I would seek help from the malware removal forum. And btw, being lengthy is good on forums, the more information=the more help. Thanks! :) This sounds like a problem that a security expert should look at.

Before you post in the malware removal forum read this:

http://forums.spybot.info/showthread.php?t=288

Here is the link to the malware removal forum:

http://forums.spybot.info/forumdisplay.php?f=22

I am indeed grateful for the advice that I kept receiving from different members from time to time. From the few but unknown number of unremembered decisions that I made in the first day or two after downloading SS&D, I had been facing three problems so far - 1) The 'Internet Options' in the drop-down menu of Tools had stopped working, 2) Internet Explorer had stopped responding to clicks on the links in the mail received by me in the Outlook Express, and even when I wanted Windows Live Messenger not to start every time I started the Windows, it kept coming up.

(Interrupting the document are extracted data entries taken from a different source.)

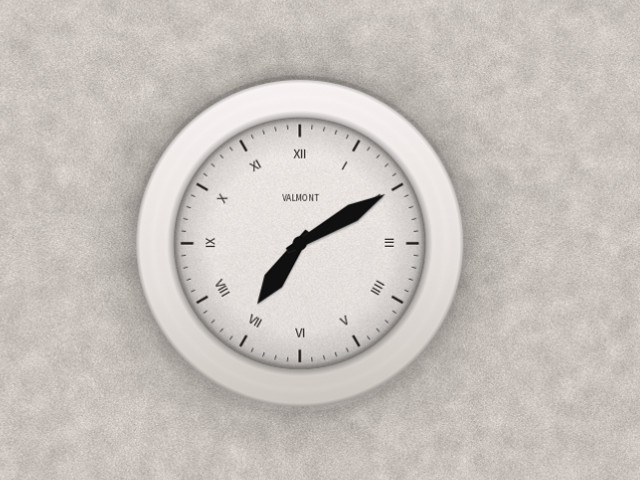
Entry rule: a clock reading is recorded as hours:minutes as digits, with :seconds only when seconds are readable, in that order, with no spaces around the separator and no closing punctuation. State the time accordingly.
7:10
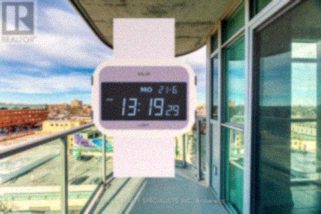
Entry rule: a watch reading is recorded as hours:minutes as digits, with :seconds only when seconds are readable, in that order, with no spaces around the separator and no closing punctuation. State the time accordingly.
13:19:29
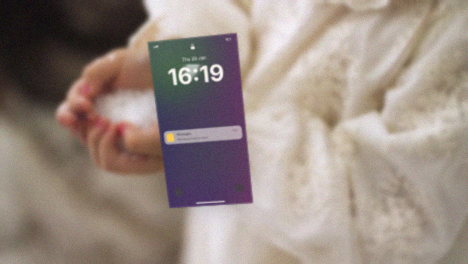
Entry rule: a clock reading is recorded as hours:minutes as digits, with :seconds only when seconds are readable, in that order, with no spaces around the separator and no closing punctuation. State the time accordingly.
16:19
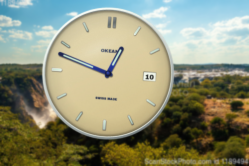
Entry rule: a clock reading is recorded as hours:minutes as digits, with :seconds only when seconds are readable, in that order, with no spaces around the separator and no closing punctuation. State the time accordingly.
12:48
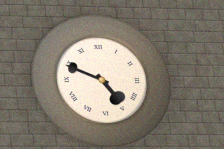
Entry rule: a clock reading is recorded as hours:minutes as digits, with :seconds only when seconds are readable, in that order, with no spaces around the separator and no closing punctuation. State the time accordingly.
4:49
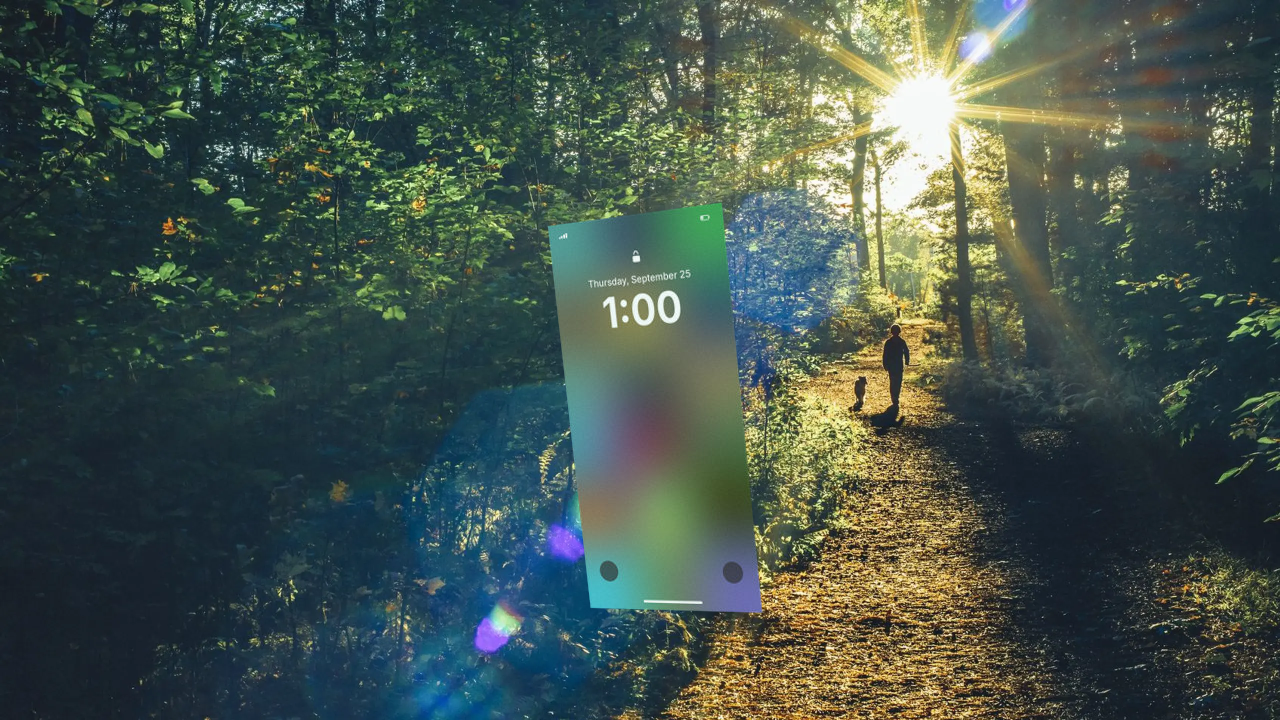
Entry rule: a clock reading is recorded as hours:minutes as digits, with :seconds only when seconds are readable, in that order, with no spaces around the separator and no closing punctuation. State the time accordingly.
1:00
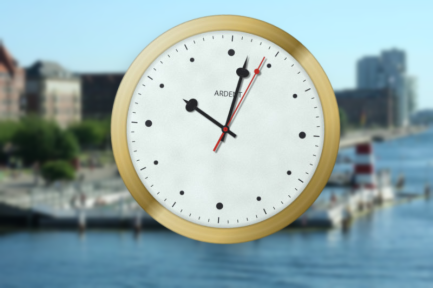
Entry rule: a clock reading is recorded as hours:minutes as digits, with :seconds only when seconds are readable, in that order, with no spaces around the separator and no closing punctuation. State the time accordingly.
10:02:04
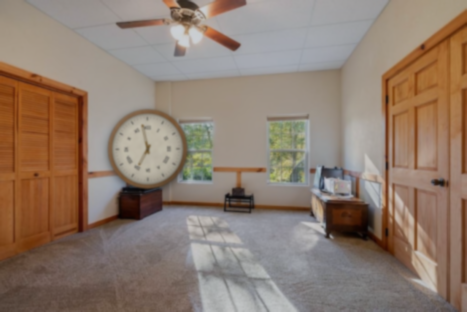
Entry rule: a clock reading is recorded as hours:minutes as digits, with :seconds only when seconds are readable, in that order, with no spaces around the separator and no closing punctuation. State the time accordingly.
6:58
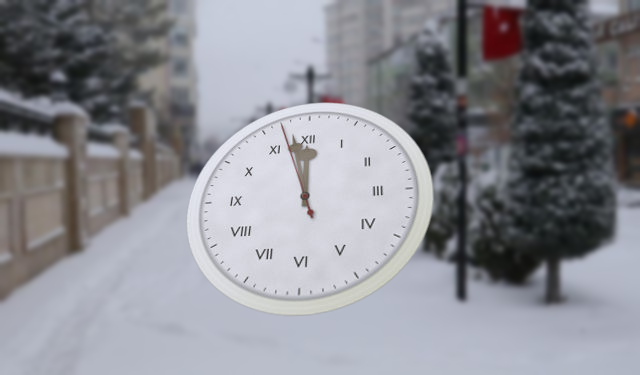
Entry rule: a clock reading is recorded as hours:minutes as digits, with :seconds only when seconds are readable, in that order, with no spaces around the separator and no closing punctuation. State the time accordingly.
11:57:57
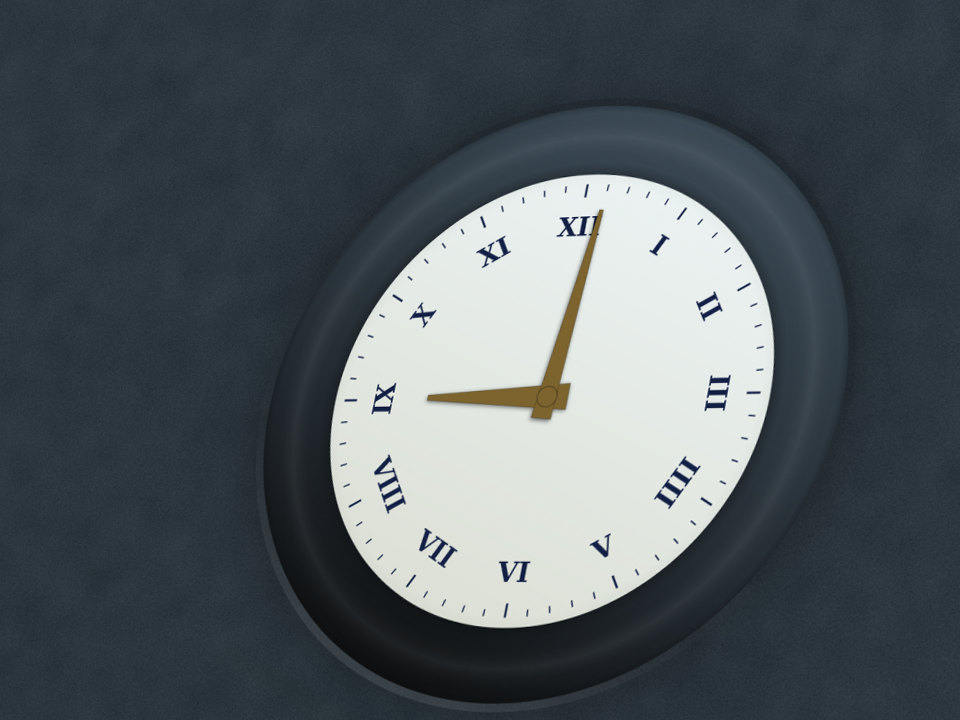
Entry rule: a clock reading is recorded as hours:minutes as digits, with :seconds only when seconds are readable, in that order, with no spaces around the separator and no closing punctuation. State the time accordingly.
9:01
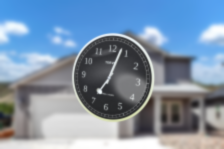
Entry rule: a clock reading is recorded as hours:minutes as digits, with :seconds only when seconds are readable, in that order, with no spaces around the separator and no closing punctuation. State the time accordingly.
7:03
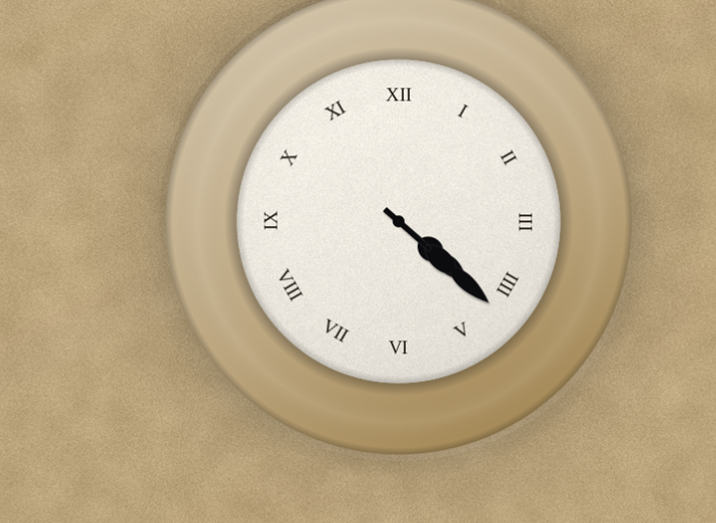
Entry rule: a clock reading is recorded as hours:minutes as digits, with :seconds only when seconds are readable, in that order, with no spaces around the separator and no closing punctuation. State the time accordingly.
4:22
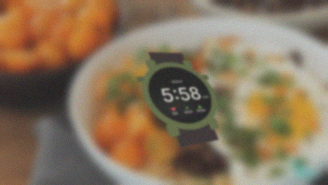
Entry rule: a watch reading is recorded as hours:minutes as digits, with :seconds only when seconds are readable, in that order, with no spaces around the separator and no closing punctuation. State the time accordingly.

One of them - about Windows Live Messenger - was resolved by allowing a change that was once again thrown up by SS&D. Also, one Trojan Horse was removed by SS&D and also by AVG Anti- Spyware. Here, the problem was solved after, I think, three scans by both programs on three successive days. This, alongwith reinstalling Internet Explorer 7.0, has not only helped in making the 'Internet Options' functional but it also now responds to clicks on the links in the mail or web pages.

I hope no further problem arises from the unremembered decisions but in case one does arise, I know where to come - most likely to Malware Removal Forum, as advised.

Thanks once again.

anytime. I would post in the malware removal forum as soon as possible.